Aufgaben im Überblick:
**a.** Schreiben Sie aus dem Text über den Mindestlohn in Bremen die Stelle zwischen „Seit dem 01.10.2022“ und „Beschäftigte (3 Millionen).“ wörtlich ab, beide Stellen eingeschlossen.
**b.** Setzen Sie den Text über den Mindestlohn in Bremen nach seinem letzten Satz fort.
======== Vorliegender Text ========
Seit dem 01.10.2022 beträgt der Mindestlohn bundesweit 12 Euro. Aktuelle Zahlen des statistischen Bundesamtes zeigen, was das für die Menschen in Bremen bedeutet.
So haben knapp 58.000 Menschen im Land Bremen seit der Mindestlohnerhöhung auf 12 Euro mehr Geld im Portemonnaie. Der Anteil derer, die zu Niedriglöhnen arbeiten, ist in Bremen seit der Erhöhung gesunken – von 20 auf 14,2 Prozent. Auf Bundesebene profitieren besonders Frauen (3,3 Millionen) sowie geringfügig Beschäftigte (3 Millionen).
„Diese Zahlen zeigen deutlich: Den Mindestlohn zu erhöhen, war genau richtig. Der Mindestlohn erfüllt somit eines seiner vorrangigen Ziele – nämlich den Schutz der Arbeitnehmer*innen. Für das Land Bremen bedeutet das: Weniger Lohndumping und eine menschenwürdigere Bezahlung“, sagt Ernesto Harder, Vorsitzender des DGB in Bremen.
======== Gezeigte Einträge ========
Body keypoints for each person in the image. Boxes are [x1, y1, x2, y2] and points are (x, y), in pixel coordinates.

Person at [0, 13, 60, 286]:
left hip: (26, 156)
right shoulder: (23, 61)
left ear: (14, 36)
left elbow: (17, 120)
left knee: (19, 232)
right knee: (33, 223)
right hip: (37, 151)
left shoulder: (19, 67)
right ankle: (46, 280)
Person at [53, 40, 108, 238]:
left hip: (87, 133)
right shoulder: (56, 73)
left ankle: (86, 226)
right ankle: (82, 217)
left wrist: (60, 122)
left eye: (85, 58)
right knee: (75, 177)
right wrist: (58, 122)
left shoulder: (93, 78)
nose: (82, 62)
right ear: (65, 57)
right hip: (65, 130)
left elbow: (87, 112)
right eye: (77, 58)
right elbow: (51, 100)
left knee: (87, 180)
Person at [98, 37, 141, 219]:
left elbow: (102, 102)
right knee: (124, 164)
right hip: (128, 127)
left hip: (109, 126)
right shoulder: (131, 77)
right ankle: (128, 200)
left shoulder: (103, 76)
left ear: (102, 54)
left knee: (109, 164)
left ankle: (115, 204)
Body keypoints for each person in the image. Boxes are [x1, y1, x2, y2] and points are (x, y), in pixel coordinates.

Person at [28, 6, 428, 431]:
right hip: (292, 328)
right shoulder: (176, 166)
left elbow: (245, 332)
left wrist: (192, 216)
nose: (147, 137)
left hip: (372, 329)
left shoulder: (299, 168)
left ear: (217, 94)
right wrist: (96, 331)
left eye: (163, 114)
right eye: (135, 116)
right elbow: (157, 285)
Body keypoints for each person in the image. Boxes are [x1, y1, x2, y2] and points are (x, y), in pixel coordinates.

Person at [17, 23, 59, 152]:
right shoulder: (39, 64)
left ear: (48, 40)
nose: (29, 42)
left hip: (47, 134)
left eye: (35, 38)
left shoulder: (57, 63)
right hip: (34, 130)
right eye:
========
Lösungen je Aufgabe:
**a.**
Seit dem 01.10.2022 beträgt der Mindestlohn bundesweit 12 Euro. Aktuelle Zahlen des statistischen Bundesamtes zeigen, was das für die Menschen in Bremen bedeutet.
So haben knapp 58.000 Menschen im Land Bremen seit der Mindestlohnerhöhung auf 12 Euro mehr Geld im Portemonnaie. Der Anteil derer, die zu Niedriglöhnen arbeiten, ist in Bremen seit der Erhöhung gesunken – von 20 auf 14,2 Prozent. Auf Bundesebene profitieren besonders Frauen (3,3 Millionen) sowie geringfügig Beschäftigte (3 Millionen).

**b.**
Die Mindestlohn-Erhöhung wirkt sich zusätzlich positiv auf die Wirtschaft aus, da die Kaufkraft der Beschäftigten steigt. Die stärkere Kaufkraft und höhere Binnennachfrage stabilisieren die Konjunktur. Forschungen zeigen außerdem, dass es keine negativen Beschäftigungseffekte des Mindestlohnes gibt, die so oft befürchtet wurden.
Ende Juni wird die Mindestlohnkommission wieder über die Höhe des Mindestlohns entscheiden, der dann ab 1.1.2024 gilt. Für den DGB und seine Mitgliedsgewerkschaften ist klar, dass eine deutliche Erhöhung folgen muss.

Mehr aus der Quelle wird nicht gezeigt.